The repair consists of the following steps:

  1. The aorta and pulmonary artery are cut away from the heart
  2. The tiny coronary arteries are removed
  3. The aorta and pulmonary artery are re-implanted in the correct locations
  4. The tiny coronary arteries are re-implanted into the aorta
  5. Other conditions are corrected. If there is a hole in the wall between the ventricles (ventricle septal defect), it is closed, usually with a patch. If there is a hole in the wall between the atriums, either at birth or as a result of the balloon septostomy, it is closed, sometimes with a patch. If the ductus arteriosus is open, it is closed.


      When the breastbone is put back together, stainless steel wires are usually wrapped around the bone to make it very sturdy. The surgery can take from four to eight hours from start to finish.

      Risks and benefits of the surgery

      The benefit of the surgery is for the child to have a normally functioning heart and normal levels of oxygen in the blood.

      Risks of any heart surgery include: bleeding, infection, stroke, organ damage, requirement for a temporary or permanent pacemaker, or possibly death. For 99% of all pediatric heart disease surgical procedures, the risk of these occurring is 5% or less. After the arterial switch operation, most children do not require any additional surgery after the first one. The patch closing the holes between the ventricles or atriums can come loose, requiring another operation to repair it, but this is extremely rare. Narrowing may develop in the blood vessels that have been switched and this narrowing may require additional surgery later in life to widen those areas.

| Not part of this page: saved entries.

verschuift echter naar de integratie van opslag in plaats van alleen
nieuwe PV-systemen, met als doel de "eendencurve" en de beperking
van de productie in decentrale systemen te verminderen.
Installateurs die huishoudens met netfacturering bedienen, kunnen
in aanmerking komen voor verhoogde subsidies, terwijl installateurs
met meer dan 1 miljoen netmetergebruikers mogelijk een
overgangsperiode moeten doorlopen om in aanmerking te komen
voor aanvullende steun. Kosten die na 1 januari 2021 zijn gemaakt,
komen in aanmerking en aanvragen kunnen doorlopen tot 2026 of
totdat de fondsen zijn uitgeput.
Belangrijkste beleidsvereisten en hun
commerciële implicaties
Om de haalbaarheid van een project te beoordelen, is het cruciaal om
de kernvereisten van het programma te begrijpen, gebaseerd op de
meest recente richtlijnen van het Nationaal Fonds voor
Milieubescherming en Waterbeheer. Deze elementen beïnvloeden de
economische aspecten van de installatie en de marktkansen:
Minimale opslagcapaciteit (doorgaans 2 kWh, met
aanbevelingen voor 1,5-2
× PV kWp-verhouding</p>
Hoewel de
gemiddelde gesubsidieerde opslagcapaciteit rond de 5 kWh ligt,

      What to expect during the hospital stay

      The length of the hospital stay can vary from one to four weeks. Before being allowed to go home: (1) the baby needs to be able to breathe on his or her own without a ventilator, (2) the baby’s heart needs to recover from surgery, (3) the excessive fluid that the baby’s body retains during the initial day of surgery needs to be shed, and (4) the baby needs to learn to eat. It is this last step that usually keeps the baby in the hospital the longest.

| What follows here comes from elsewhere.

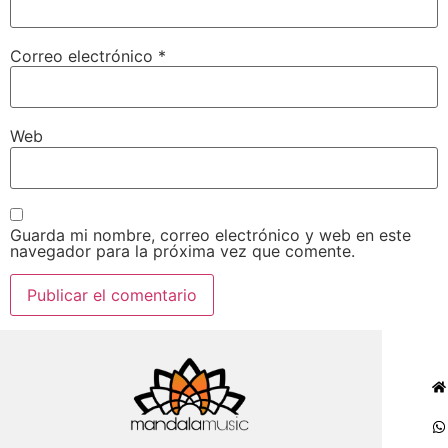
Correo electrónico
*
Web
Guarda mi nombre, correo electrónico y web en este
navegador para la próxima vez que comente.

      Just after surgery, the baby will be sedated while recovering from anesthesia and will likely have short periods of wakefulness in the next 24 hours. The baby will be using a ventilator to breathe. The baby may have nothing but glue over the outside over the surgical incision in the chest and will have many tubes and wires attached.

      During the recovery period, the baby’s chest will be x-rayed daily, and in the beginning, the baby will be fed intravenously and through a small tube. Over time, more of the wires and tubes will be removed and eventually the baby will eat on his or her own. Over time, the primary focus of care will involve getting the baby moving, making sure the baby is breathing well, and ensuring that caretakers are comfortable handling the child.

      Going home

      The hospital will supply specific discharge instructions, and all instructions from the hospital, cardiac surgeon, and cardiologist should be strictly followed. The baby should be seen by a cardiologist within two weeks after discharge from the hospital. The incision should be kept clean and dry until it is healed. It should also be protected from the sun for a full year. The child should not be picked up under the arms for four weeks following surgery. Any of the following symptoms should be reported immediately to the cardiologist: (1) fever greater than 101, (2) redness, puffiness, discharge from the incision, or (3) the baby not feeding well.

      Long-term prognosis

      It is important that the child be in the care of a cardiologist through his or her life so that physician can monitor the growth of the pulmonary artery and aorta and the function of the heart. Many children will never need another surgery. Once recovered from the surgery and cleared by the cardiologist, the child can usually be treated as any other healthy child, without restrictions. The cardiologist will alert caregivers to any exceptions to this.